JUPITER appears, in his own character, above.

Be of good cheer, Amphitryon; I am come to thy aid: thou hast nothing to fear; all diviners and soothsayers let alone. What is to be, and what has past, I will tell thee; and so much better than they can, inasmuch as I am Jupiter. First of all, I have made loan of the person of Alcmena, and have caused her to be pregnant with a son. Thou, too, didst cause her to be pregnant, when thou didst set out upon the expedition; at one birth has she brought forth the two together. One of these, the one that is sprung from my parentage, shall bless thee1 with deathless glory by his deeds. Do thou return with Alcmena to your former affection; she merits not that thou shouldst impute it to her as her blame; by my power has she been compelled thus to act. I now return to the heavens. He ascends.

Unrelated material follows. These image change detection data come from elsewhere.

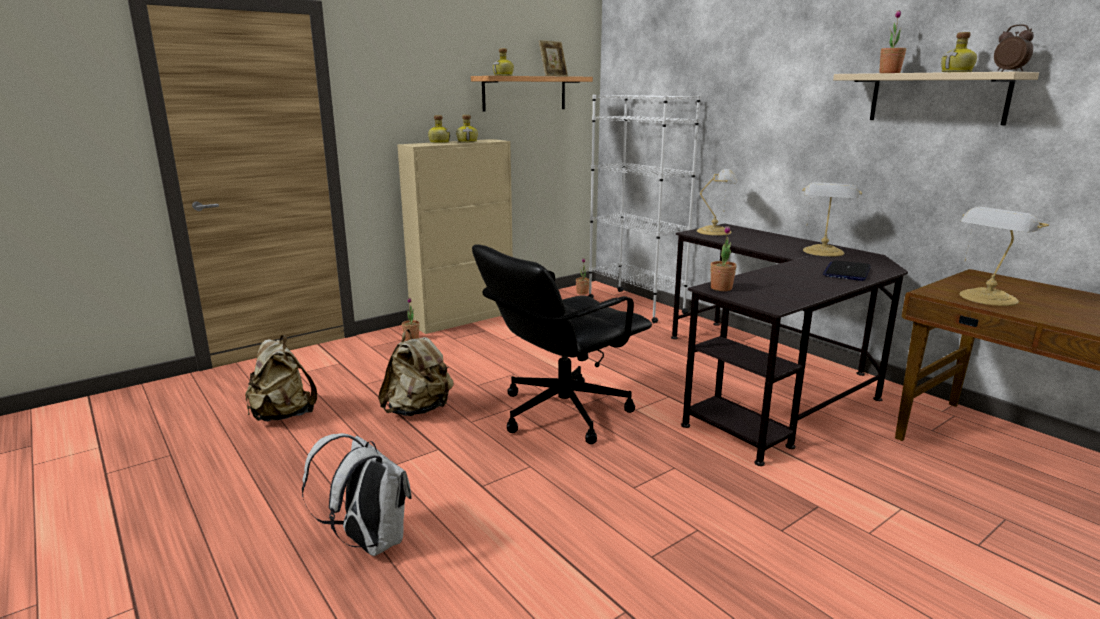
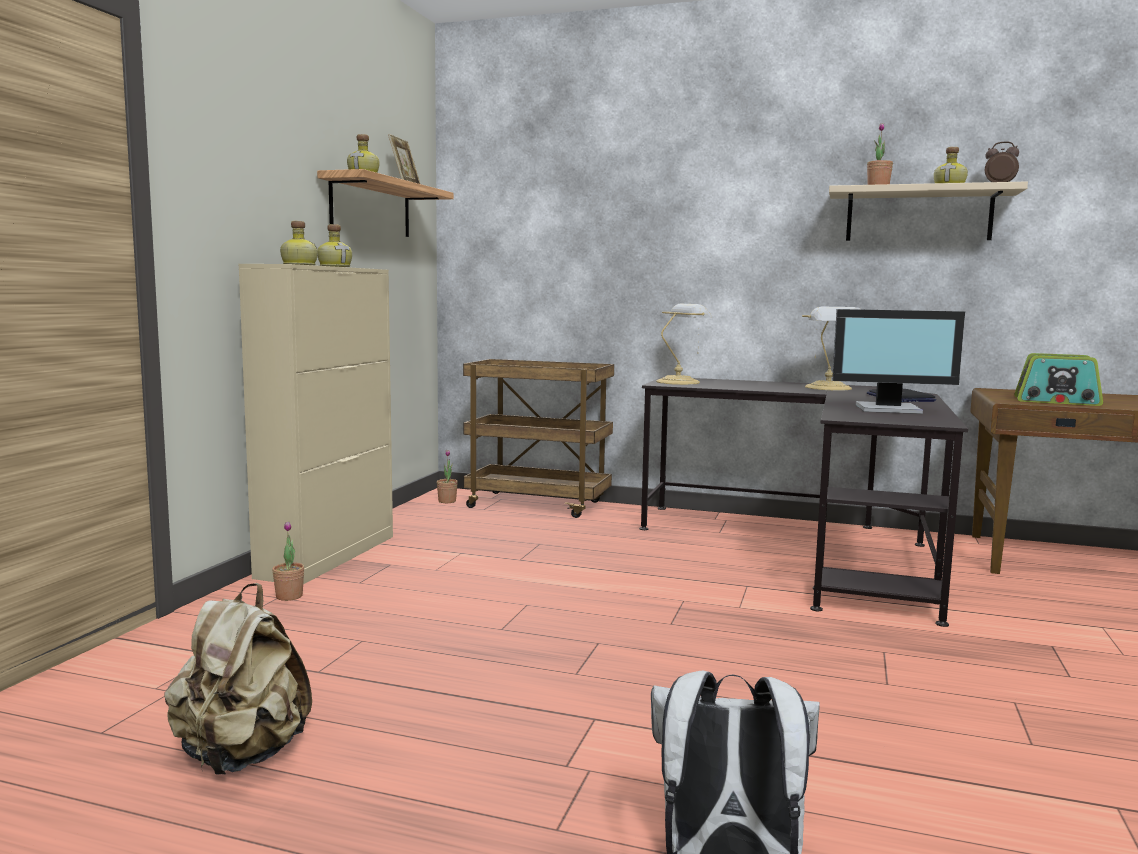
camera: 35 degrees left, 10 degrees down
(418, 410) = (473, 681): beige backpack -> none
(561, 412) = (667, 631): black office chair -> none
(635, 305) = (539, 505): white bookcase -> brown cart
(721, 288) = (851, 417): potted plant -> none
(785, 284) = (889, 409): none -> monitor
(987, 298) = (1057, 401): table lamp -> radio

I'll do as thou dost command me; and I entreat thee to keep thy promises. I'll go in-doors to my wife. I dismiss the aged Tiresias from my thoughts.

Spectators, now, for the sake of supreme Jove2, give loud applause.

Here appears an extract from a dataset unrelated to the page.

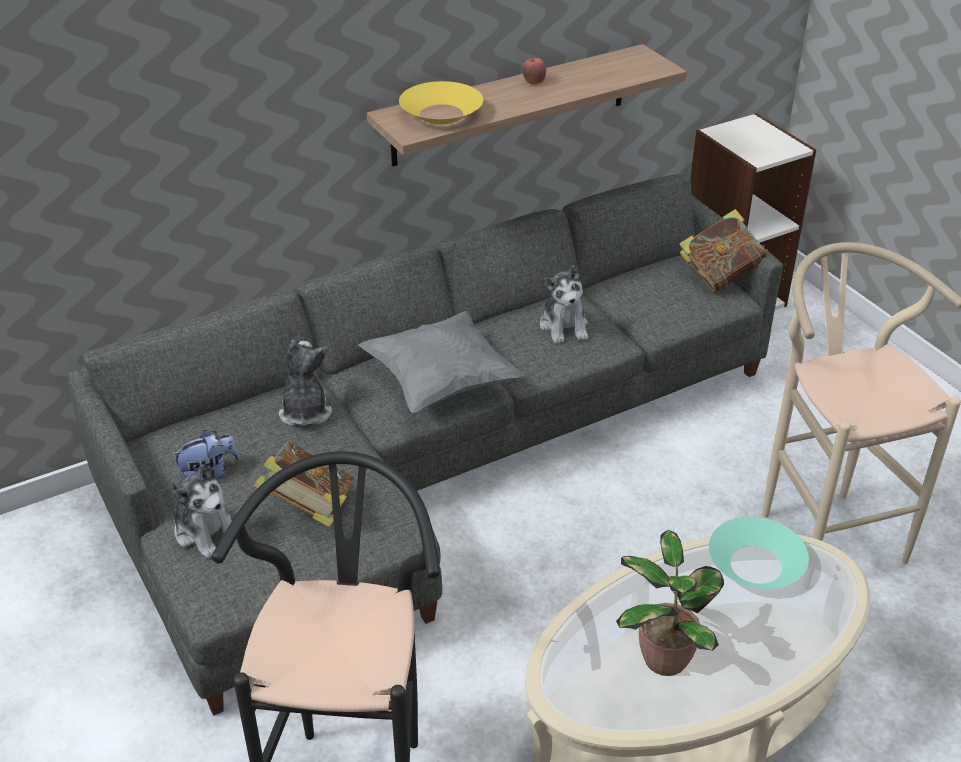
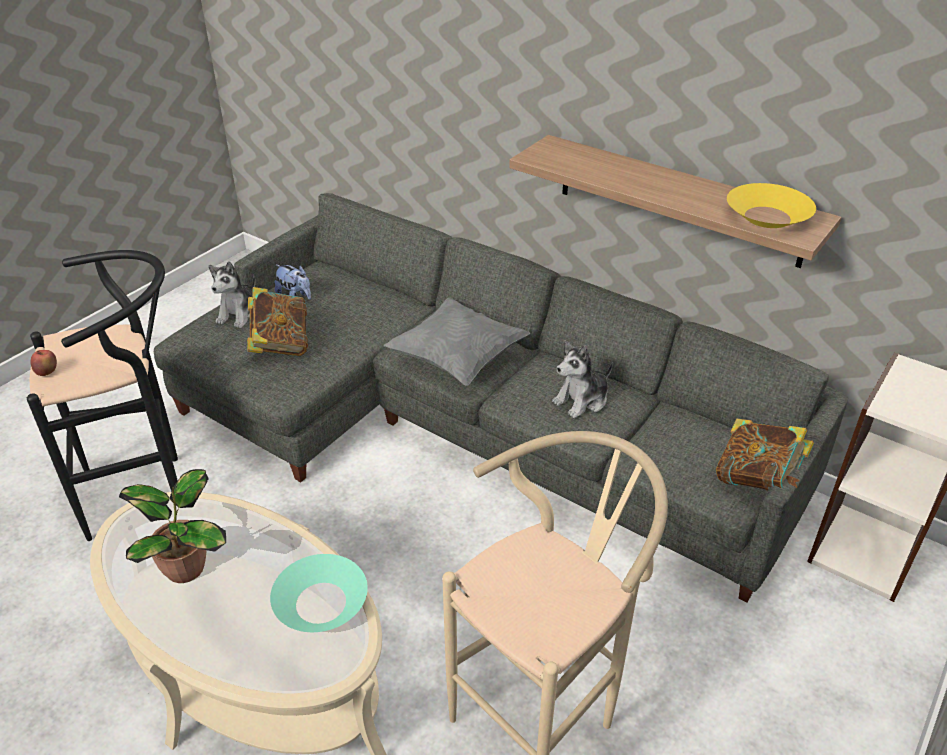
camera: 65 degrees right, 0 degrees up
(305, 412) = (381, 311): plush toy -> none
(441, 114) = (577, 160): yellow bowl -> yellow bowl (767, 217)
(533, 82) = (682, 183): apple -> apple (47, 372)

1 Shall bless thee: "Te adficiet." "Se," "himself," is thought by some to be the correct reading here, as it has been remarked, how could the exploits of Hercules redound to the glory of Amphitryon? Still, as his adoptive father, it was not unlikely that he would take a peculiar interest in the achievements of Hercules.

2 Sake of supreme Jove: According to some Commentators, the Romans believed that this Play greatly redounded to the honor of Jupiter; and it was, consequently, often acted in times of public trouble and calamity, with the view of appeasing his anger. They must have had singular notions of honor, as his Godship figures here in the combined characters of an insolent impostor and an unprincipled debauchee.